Hunting: Lily Pulls the Trigger
Friday, December 27th, 2013This is Passport to Texas
When you grow up in a hunting family, you learn to (at least) appreciate the tradition.
06—It was so different from what I grew up with and from anything I knew, that I wanted to know more about it.
Journalist Lily Raff McCaulou moved from NYC to Bend Oregon to write for a small newspaper, many readers of which were anglers and hunters. To connect with them and the food she ate, Lily learned to hunt.
22—You know, the locavore movement was starting to take hold, and I’d been a meat eater my whole life, and was wondering: do I really have what it takes to hunt and kill my own meat. And wanting to know what I could get from that experience — and that closeness to my food. So, it was a combination of all these different factors that made me decide this is something that I want to try.

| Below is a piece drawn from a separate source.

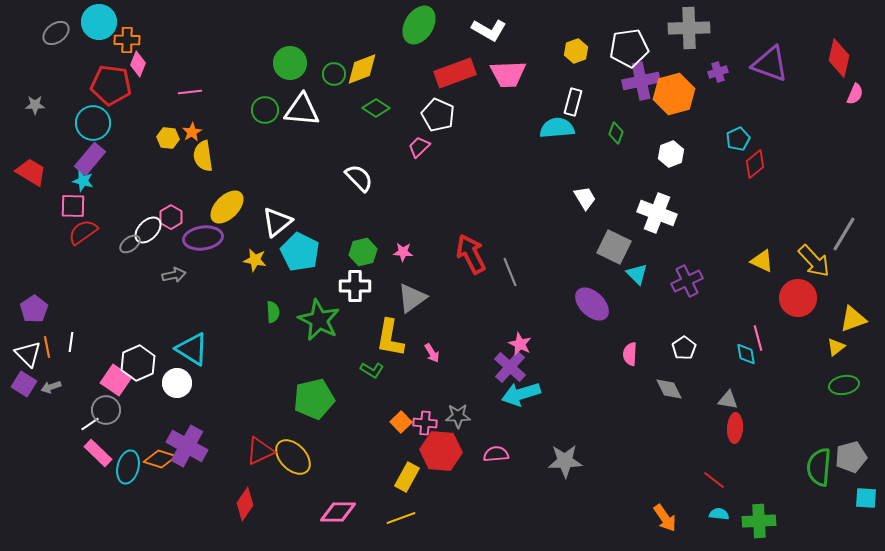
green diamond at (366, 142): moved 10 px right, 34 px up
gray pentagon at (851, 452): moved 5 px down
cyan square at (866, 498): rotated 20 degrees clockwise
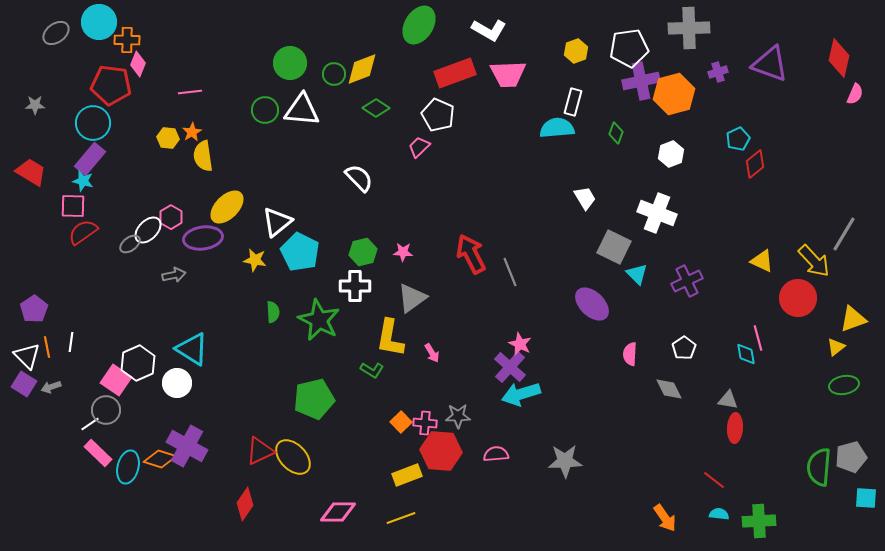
white triangle at (28, 354): moved 1 px left, 2 px down
yellow rectangle at (407, 477): moved 2 px up; rotated 40 degrees clockwise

It took a year from the time she completed hunter education, to participating in a pheasant hunt during a Becoming an Outdoors Woman Workshop. Even so, she wasn’t sure she’d take a shot, but then…

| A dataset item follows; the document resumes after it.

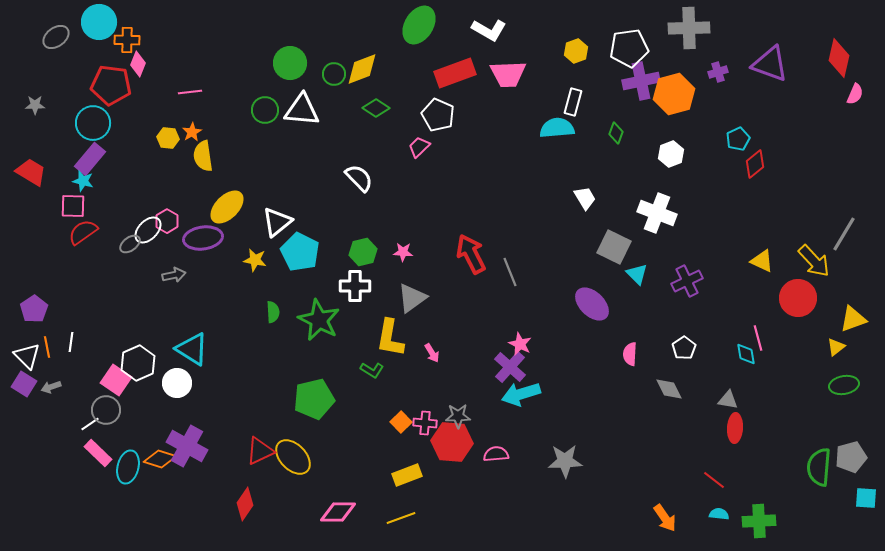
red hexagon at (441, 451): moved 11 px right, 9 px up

25—All the other women in my group had shot a bird, and I just started feeling like, ‘Hey, I’ve come all this way and it’s been a year in the making, and I want to take a shot, too.’ Eventually, all the stars aligned and the dog that I was with sniffed out a bird and held it on point [and when it flushed], and I got it; I took the shot and the bird fell immediately. Rather than feeling all the guilt and remorse, I felt empowered.
Lily Raff McCaulou writes about her experience in her book Call of the Mild.
For Texas Parks and Wildlife…I’m Cecilia Nasti.